Rencontre avec : François de Brauer

la_loi_des_prodiges_francois_de_brauer_2018_c_victor_tonelli_.jpg
© Victor Tonelli

Dans La Loi des prodiges, François de Brauer incarne seul et minutieusement une panoplie de personnages pour nous raconter l’histoire de Rémi Goutard, un député qui cultive une haine sans pareil des artistes. Un spectacle merveilleux porté par un comédien épatant, qui affichait complet à Paris au théâtre de La tempête le mois dernier et entame actuellement une tournée en France.

Est-ce qu’il y a beaucoup d’éléments autobiographiques dans le spectacle ? 

Fatalement quand tu écris, il y a toujours une part autobiographique pour que cela soit ancré dans quelque chose d’intime, même si tu pars dans des univers délirants. En plus, le seul en scène c’est très particulier, c’est exposer sa sensibilité radicalement. Si tu ne fais pas ça en tant qu’auteur et interprète, tu passes un peu à coté de l’exercice du seul en scène je trouve. J’ai improvisé par rapport à ces codes autobiographiques parce que j’ai été un spectateur totalement idolâtre de Philippe Caubère. C’est un acteur et auteur qui travaille sur ce mode la, il joue beaucoup de personnages tout en racontant sa vie. Alors assez rapidement, j’avais envie de me démarquer de ce maître et de raconter une histoire qui ne soit pas la mienne. Vraiment créer des personnages, les caractériser, structurer une histoire sur une longue période de vie. J’avais envie de ce côté épopée et biopic. Ça me paraît être la convention d’aujourd’hui pour faire un seul en scène d’être dans l’autobiographie. C’est un peu une facilité, dans le sens où tu te débarrasses du soucis d’imaginer. Moi je n’avais pas envie de me faciliter le travail et même, au contraire, je voulais me compliquer la tâche en me disant que j’allais imaginer toute une histoire. J’avais aussi des prétentions d’écriture de fiction depuis longtemps que je n’arrivais pas à mener à bien. Mais je crois que c’est parce que je n’avais pas encore trouvé ma manière d’écrire, qui se fait en jouant. 

Tous les personnages s’inspirent-ils de personnes réelles ?

Ils s’en inspirent toujours. Je pense qu’un personnage vraiment efficace il faut qu’il soit à cheval entre un archétype et sa propre personnalité. Moi je me projette dans tous ces personnages aussi, j’ai une part d’artiste vaniteux à la Duflou, d’artiste pathétique comme le clown et de rationnel maladif à la Goutard. C’est très important car si je vois qu’un personnage est totalement extérieur à moi, je ne peux pas bien le jouer et le rendre intéressant. Donc au final ça s’inspire de gens, d’archetypes théâtraux et un peu de moi ! 

Comment se passe ce processus de création d’un personnage?

» **DÉTAILS DE L'EXERCICE**:
Continuez l'entretien avec François de Brauer reproduit ci-dessus, en enchaînant directement après sa dernière phrase.

» **LIGNES DE DONNÉES**:
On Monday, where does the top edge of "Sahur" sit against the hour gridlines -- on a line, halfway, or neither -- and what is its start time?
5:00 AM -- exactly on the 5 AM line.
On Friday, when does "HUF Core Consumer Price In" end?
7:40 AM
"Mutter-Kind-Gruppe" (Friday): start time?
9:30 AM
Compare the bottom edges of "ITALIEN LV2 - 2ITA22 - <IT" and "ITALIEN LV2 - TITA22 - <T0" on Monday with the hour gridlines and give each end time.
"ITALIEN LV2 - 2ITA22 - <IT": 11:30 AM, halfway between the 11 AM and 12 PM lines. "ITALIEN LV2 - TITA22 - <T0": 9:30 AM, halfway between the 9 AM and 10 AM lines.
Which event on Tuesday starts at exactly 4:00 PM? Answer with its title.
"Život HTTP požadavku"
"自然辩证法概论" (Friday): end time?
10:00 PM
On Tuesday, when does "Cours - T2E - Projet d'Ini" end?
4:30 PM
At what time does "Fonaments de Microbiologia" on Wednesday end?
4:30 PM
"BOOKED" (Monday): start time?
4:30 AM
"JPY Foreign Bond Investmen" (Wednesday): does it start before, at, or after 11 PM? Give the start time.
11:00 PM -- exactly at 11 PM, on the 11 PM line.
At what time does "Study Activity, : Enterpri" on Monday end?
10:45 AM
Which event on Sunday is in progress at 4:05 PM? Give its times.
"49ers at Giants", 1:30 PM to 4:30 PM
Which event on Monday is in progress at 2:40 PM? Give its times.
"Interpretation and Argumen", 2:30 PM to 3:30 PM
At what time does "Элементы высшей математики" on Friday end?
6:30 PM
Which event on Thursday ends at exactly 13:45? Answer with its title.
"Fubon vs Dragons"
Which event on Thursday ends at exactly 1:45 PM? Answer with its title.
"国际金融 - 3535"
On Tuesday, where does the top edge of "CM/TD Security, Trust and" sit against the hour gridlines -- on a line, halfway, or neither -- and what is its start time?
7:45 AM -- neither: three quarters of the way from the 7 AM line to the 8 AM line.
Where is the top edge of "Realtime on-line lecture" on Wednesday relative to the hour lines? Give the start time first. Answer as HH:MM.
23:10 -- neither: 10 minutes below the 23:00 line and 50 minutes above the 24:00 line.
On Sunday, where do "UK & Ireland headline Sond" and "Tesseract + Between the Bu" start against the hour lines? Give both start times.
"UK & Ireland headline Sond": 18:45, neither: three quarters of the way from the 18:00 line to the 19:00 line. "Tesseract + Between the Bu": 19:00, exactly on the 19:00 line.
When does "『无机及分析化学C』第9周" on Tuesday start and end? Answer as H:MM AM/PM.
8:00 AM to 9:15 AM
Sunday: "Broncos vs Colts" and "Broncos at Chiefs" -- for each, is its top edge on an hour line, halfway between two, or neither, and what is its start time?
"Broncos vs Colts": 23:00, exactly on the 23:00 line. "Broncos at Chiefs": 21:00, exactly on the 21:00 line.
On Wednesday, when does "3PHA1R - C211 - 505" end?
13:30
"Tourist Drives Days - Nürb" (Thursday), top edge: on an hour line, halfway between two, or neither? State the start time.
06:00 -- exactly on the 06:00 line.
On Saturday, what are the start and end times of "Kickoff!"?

» **RÉPONSE DE L'EXERCICE**:
Il y avait toute une période pendant laquelle j’improvisais et je m’interdisais d’avoir un fil rouge, je ne voulais surtout pas avoir de structure établie. Comme un sculpteur qui aurait besoin d’un énorme morceau d’argil pour pouvoir commencer à tailler dedans, j’avais besoin de cumuler de la matière. Dès que j’avais une pulsion d’improvisation, ce qui peut passer par un personnage, une idée de situation ou même un type que je croise dans la rue et qui m’inspire, alors j’improvisais et je filmais. J’archivais tout puis je regardais et je repérais ce qui était intéressant. Ensuite j’écrivais des scènes et j’allais en parler avec Louis Arene, qui a aussi été très important dans la création du spectacle.

Les personnages continuent-ils de changer au cours des représentations ? 

Oui les personnages évoluent et c’est drôle parce que ça fonctionne comme une troupe ! Parfois le personnage : c’est son soir ! Il est en forme et il va être plus flamboyant que les autres. Un autre soir un personnage va être plus éteint par exemple. Un spectacle c’est très écrit, ça bouge très peu mais mine de rien ça change tout le temps! Que ça soit en fonction des réactions, de l’énergie que donne le spectateur ou de la mienne. Je pense que c’est pour ça que les gens ne s’ennuient pas en revenant voir le spectacle. Donc ça évolue malgré que cela demande une technicité assez rigoureuse. D’ailleurs ça n’évolue qu’à ce niveau là car le texte lui a très peu changé depuis 2014. Je pensais que je le ferai évoluer mais en fait je me suis rendu compte que ça existait réellement en tant que pièce. C’est à dire que comme je l’ai écrit il y a quatre ans, quand je l’interprète c’est comme si j’interprétais un auteur qui n’était plus complètement moi. Donc je la défend du mieux possible et en même temps je la redécouvre après l’avoir crée. 

D’où est venue cette envie de tout jouer ? 

Moi je suis un infernal cabot et mon moteur premier c’est le jeu. Quand je faisais des pièces de répertoire, j’avais encore un appétit en sortant de scène. Alors que quand j’ai joué ce spectacle pour la première fois, j’ai eu la sensation d’être enfin rassasié de jeu. Je suis sorti de scène et j’avais joué tout ce que je pouvais jouer. J’avais besoin de m’épuiser et avec ce spectacle je ne me rate pas !

Le spectacle est particulièrement physique et tu alternes entre les personnages très rapidement, as-tu besoin d’une préparation particulière avant de jouer ?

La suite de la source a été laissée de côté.